This recent publication by former MSHMP post-doc Dr. Carles Vilalta compares various sample types used to assess PRRS status of piglets at the litter level. The paper is available in the Preventive Veterinary Medicine journal.
Samples were collected from a commercial 5,000 sow farm, starting 10-weeks after the beginning of a PRRS outbreak. Twenty-four litters, between 3 and 5 days of age were enrolled in this study based on convenience. Individual serum samples from each piglet, processing fluids ( i.e. serosanguinous exudate from tails and testicles) from each litter, and sows udder wipes were collected and tested for PRRS by RT-PCR.
23.6 % of piglets were PRRSv positive by serum so that more than half of the litters had at least one positive. No differences were seen between male and female piglets at the litter level or based on sow’s parity.
Overall, the sensitivity of the tail fluid was lower than that of the testicles. The fluid collected from the testicles and the udder wipes showed the highest and the lowest sensitivity of all three types of aggregated samples, respectively. As expected, the probability of a positive PRRS results from a population-based sample increased with the number of individual PRRS positive piglets and with the lowering of their Ct-value.
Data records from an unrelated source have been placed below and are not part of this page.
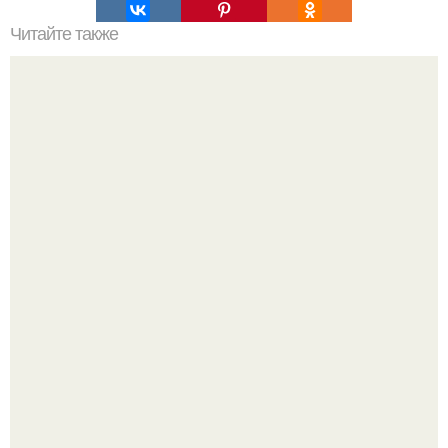
Читайте также
Филлер под глаза до и после. Часто задаваемые
вопросы
Будь грамотным! Постричься или подстричься?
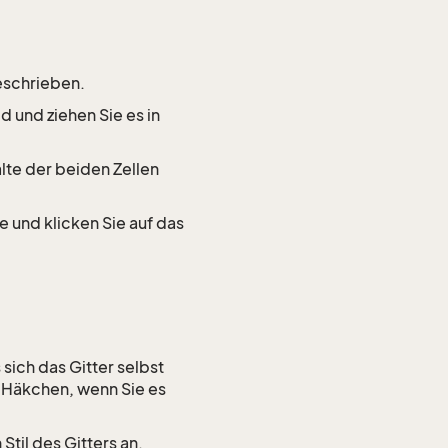
eschrieben.
 und ziehen Sie es in
alte der beiden Zellen
e und klicken Sie auf das
 sich das Gitter selbst
e Häkchen, wenn Sie es
til des Gitters an.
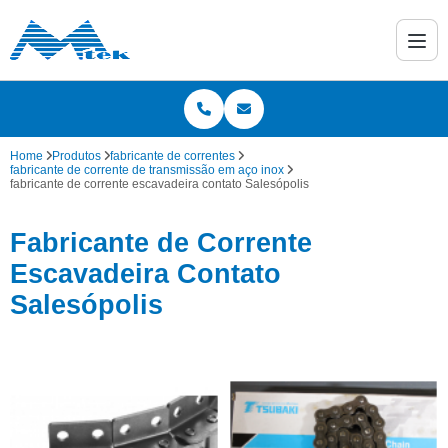
Home
Produtos
fabricante de correntes
fabricante de corrente de transmissão em aço inox
fabricante de corrente escavadeira contato Salesópolis
Fabricante de Corrente
Escavadeira Contato
Salesópolis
Porcine reproductive and respiratory syndrome (PRRS) is currently the most detrimental disease in the U.S swine industry. Clinical signs of PRRS virus (PRRSv) infection in breeding herds include reproductive failure with abortions, stillbirths, premature farrowings and increased pre-weaning mortality. Serum from due-to-wean piglets is considered the most suitable specimen to monitor PRRSv infection and stability in breeding herds. However, processing fluids (PF – the serosanguinous exudate resultant of the collection of tails and testicles during processing) are a new specimen proposed to monitor piglets at processing (3–5 days of age) and udder wipes (UW) of lactating sows is yet another specimen to monitor infection status of suckling piglets indirectly. Here, we assessed which specimen type (e.g. sera, testicles, tails or UW) should be used to accurately establish the PRRSv status of a litter. Twenty-four litters were conveniently selected on a farm at 10 weeks post PRRSv outbreak. Blood samples, tails and testicles from every piglet in a litter, and an udder skin wipe from the sow were collected at processing (3–5 days). Individual litter testicles and tails as well as the udder wipe were placed each in a reclosable bag to prevent cross-contamination. Sensitivity (Se), specificity (Sp), negative predictive value (NPV), positive predictive value (PPV) and global agreement at the litter level were calculated using the sera results of the litter as the gold standard. The optimum cycle threshold (Ct) value to classify a sample as negative was ≥35 for serum and ≥36 for the aggregated samples (testicles, tails, and UW) based on the ROC curve analysis. Using those thresholds, the fluid collected from the testicles showed the best overall performance (Se = 92 % [62–100]; Sp = 82 % [48–98], NPV = 90 % [55–100], PPV = 85 % [55–98], global agreement = 87 %) compared to tail fluid and UW. Sensitivity of the tail fluid was 62 % (32–86) and the UW was 23 % (5–54), both of which yielded a 100 % specificity and PPV. This study provides information on the contribution of each of the tissues collected at processing on the detection of PRRSv, which becomes relevant in countries were castration and/or tail docking is banned.